The Uniform Safety Belt Standard requires all drivers and passengers in a vehicle to wear safety belts meeting federal motor vehicle safety standards. These include applying safety belt laws to all occupants of motor vehicles on the streets, roads, and highways of the state. Each driver of a vehicle must have a safety belt that meets the federal motor vehicle safety standards properly applied to his body at all times while operating a vehicle. Every occupant of a motor vehicle will have a safety device properly applied to his body at all times while the vehicle is in operation. The driver must make sure all passengers and children twelve years old and younger are in rear seats with safety restraints. The driver is not allowed to operate a vehicle unless every occupant is secured in a safety belt restraint.

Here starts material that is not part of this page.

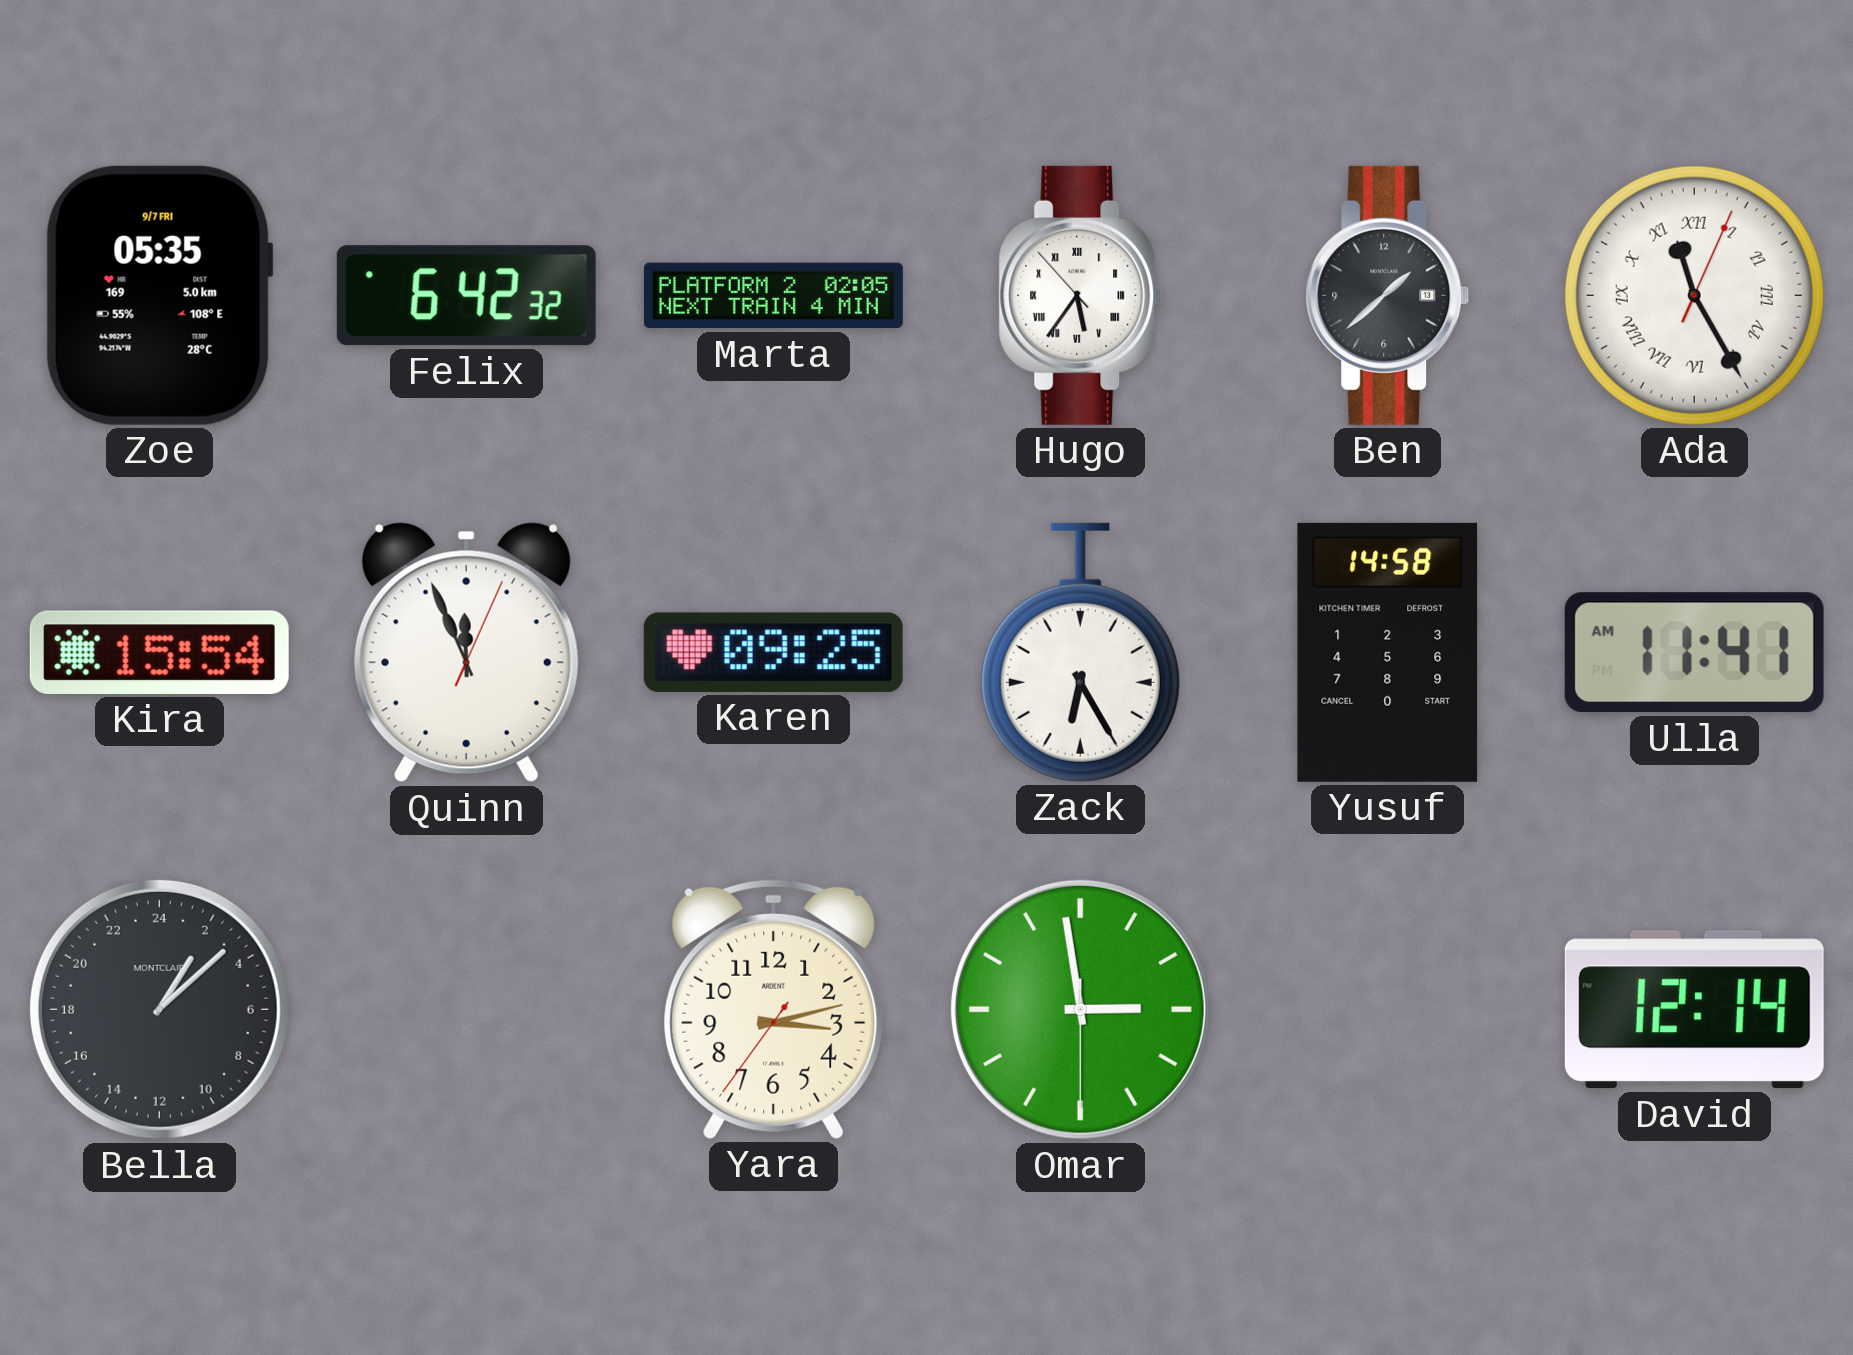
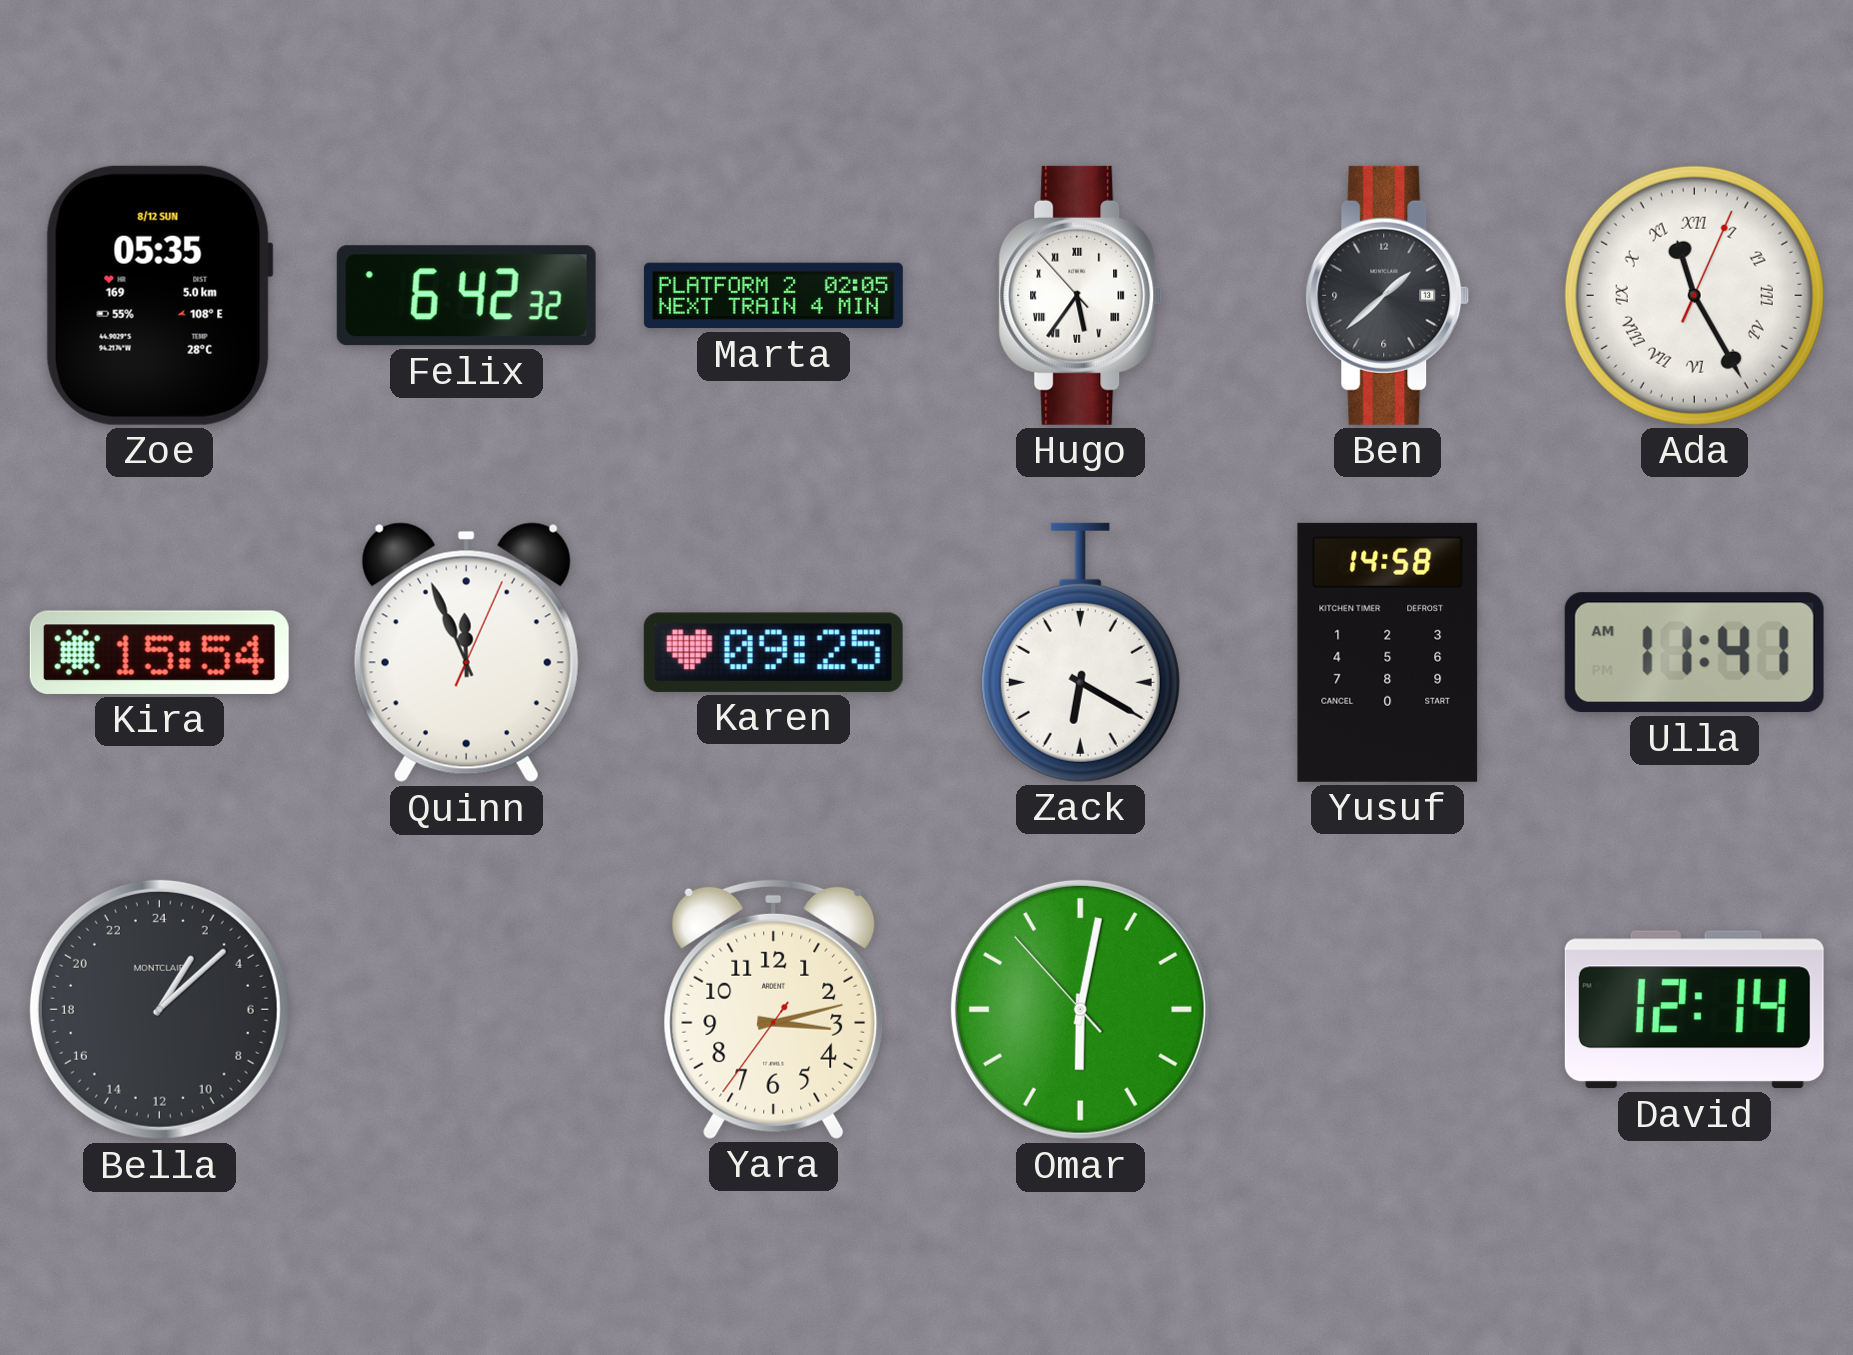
Zoe date: 9/7 FRI -> 8/12 SUN
Zack: 6:25 -> 6:20
Omar: 2:58 -> 6:01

There are some exemptions to the Uniform Safety Belt Standard. The provisions do not apply to people with a physically disability condition that prevents appropriate restraints in safety belts. This law also does not apply to vehicles make prior to December 31, 1967 that has no safety belts. Lastly, passenger vehicles that are not required to have safety belts do not have to follow the law provisions.
The Illinois Safety Belt Law has some of the same provisions with the Uniform Law, but is also have its differences. The Illinois law requires everyone in the front seat of a motor vehicle to wear safety belts, where the Uniform law requires everyone in the vehicle, front or rear seats, to wear a safety belt. According to the Illinois law, it is the driver's job to make sure all front seat passengers are secured properly in a safety belt. All back seat passengers, under the age of 18, must be secured in a safety device. One who violates this law, and it caught by authorities, must pay a fine of no more than $75. The penalty for not following the Uniform law is a fine of no less than $25 and no more than $50.